In 2008, Channel 10 reported that when she travelled to London with her husband for a public diplomacy campaign during the 2006 Lebanon War, she spent a large sum of money on luxuries paid for by a donor in London. In response, Netanyahu filed a libel suit against the channel. As her trip had not been approved by the Knesset's Ethics Committee, her husband was notified by the committee.

In December 2024, Netanyahu was accused of harassing witnesses during the corruption trial against her husband.

=== Alleged abusive treatment of staff ===
In 1996, the firing of the Netanyahu family's nanny, Tanya Shaw, following an incident in which she burned soup sparked a controversy in Israel, dubbed "Nannygate." Shaw alleged that Sara Netanyahu screamed at her and ordered a security guard to throw her out. Shaw's father also alleged that she was often required to work from 6:30 a.m. until past midnight. The Netanyahus denied the allegations and said that Shaw had shown signs of instability.

In January 2010, the family housekeeper sued Netanyahu in a labor court for withholding wages, unfair working conditions and verbal abuse. The case was settled out of court in 2012.

In March 2014, Netanyahu was sued by another caretaker and former bodyguard to the family over claims that she was abusive towards him. In February 2016, the Jerusalem Labor Court ruled in favor of plaintiff Meni Naftali, who claimed that Sara Netanyahu had created a hostile work environment and awarded him damages of NIS 170,000. The National Labor Court subsequently rejected her appeal.

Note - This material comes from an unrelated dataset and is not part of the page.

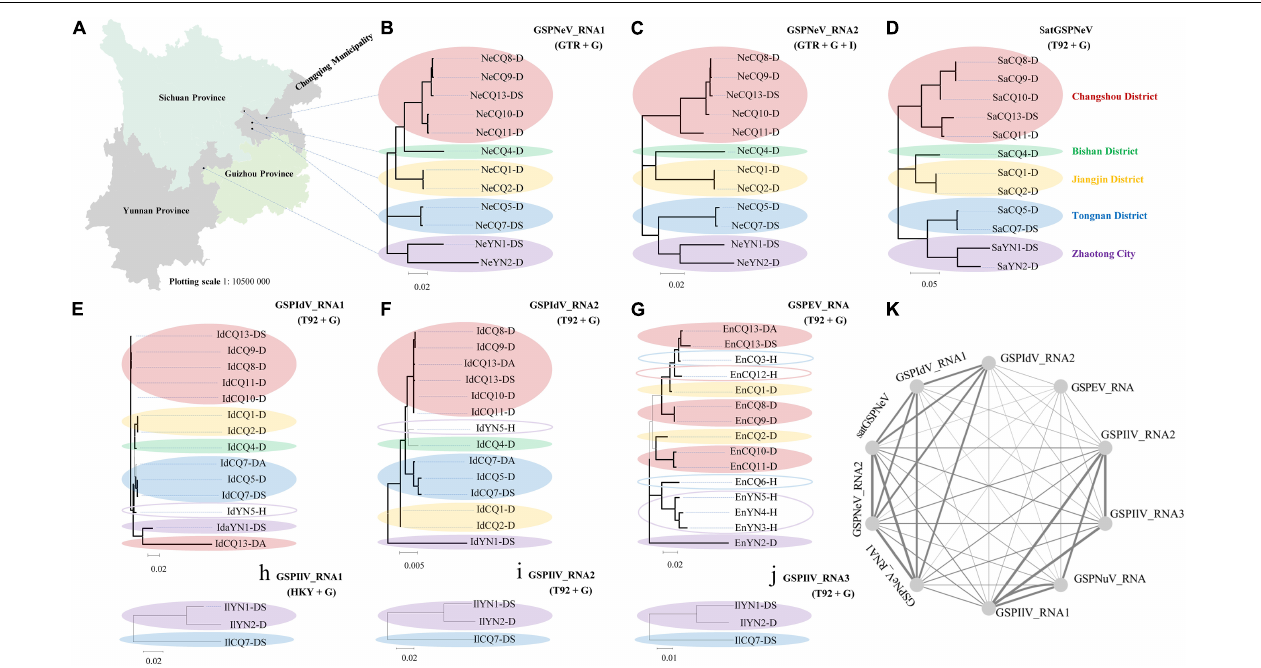
FIGURE 3 | Phylogenetic and geographical analysis of available viral/subviral isolates. A map showing the sampling sites, which are shown with black circles (A) . Co-evolution and co-transmission relationship constructions of green Sichuan pepper-nepovirus—GSPNeV (B,C) , -nepovirus large linear satellite RNA—satGSPNeV (D) , -idaeovirus—GSPIdV (E–G) , -enamovirus—GSPEV (H) , -nucleorhabdovirus—GSPNuV (analysis not available for only one isolate), and -ilarvirus—GSPIlV (H–J) , based on the phylogenetic and geographical differences. The tree structures and geographical distributions of GSPNeV RNAs and satGSPNeV were used as references for comparisons and penalty point calculations. Isolates with the same locations are indicated by solid ellipses with the same color, and hollow ellipses represent isolates with unique distributions, compared with GSPNeV RNAs and satGSPNeV. Network visualization of the relationships by adding up penalties between two RNAs (K) ; each node represents a different RNA. The models recommended by MEGA-X for phylogenetic analyses are indicated. The nodes with significant bootstrap values ( > 50%) are highlighted with thick lines.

In 2020, an unidentified former residence employee sued Netanyahu for 650,000 NIS, alleging workplace harassment and abuse.

In May 2026, a woman employed in the prime minister's office cafeteria was reportedly paid tens of thousands of shekels by her employment agency after she sued the agency and the state, alleging that Sara Netanyahu had repeatedly humiliated her and once thrown food at her. The woman retracted the lawsuit under a confidential settlement. Netanyahu denied the allegations.

In July 2026, former employee of the prime minister's residence Yehiel Ohev-Ami sued Sara Netanyahu for 300,000 NIS ($98,000), alleging verbal and physical abuse, including that she shoved him against a wall on multiple occasions. He also alleged that Netanyahu, an educational psychologist, "diagnosed" him with autism and then demanded compensation for the diagnosis. The prime minister's office denied the allegations, stating that Ohev-Ami had been dismissed after a short period for professional reasons, and that he had filed the lawsuit only after unsuccessfully seeking reinstatement at the residence. The following month, Rami Ben Hamo, who had worked in the prime minister's office and residence for over a decade, also sued Netanyahu, alleging that she had required him to work unlawfully long hours, perform demeaning tasks, and subjected him to verbal abuse and deragatory ethnic remarks, including calling him an "unsophisticated Moroccan." The prime minister's office denied the allegations, describing them as fake news and part of a "witch hunt" that intensified during election campaigns.

=== Misuse of public funds ===
In 2015, reports surfaced that Netanyahu had ordered catered meals and charged the government nearly $100,000 for the expenses when the Prime Minister's Office already employed a cook. Police recommended indicting her in 2016. On September 8, 2017, Attorney General Avichai Mandelblit announced that Netanyahu would be charged with ordering meals at the state's expense without authorization. On 17 January 2018, the pre-indictment hearing was held. Netanyahu's lawyers met with Mandelblit, while she herself did not attend, breaking with usual custom. After negotiations for a plea bargain collapsed, the trial was set for July 19. Netanyahu's lawyers argued that the meals were ordered by an assistant for visiting dignitaries.

On 16 June 2019, Netanyahu signed a plea deal and was convicted of misusing state funds, with the more severe charge of fraud being dropped. She was ordered to pay 55,000 NIS ($15,275) to the state.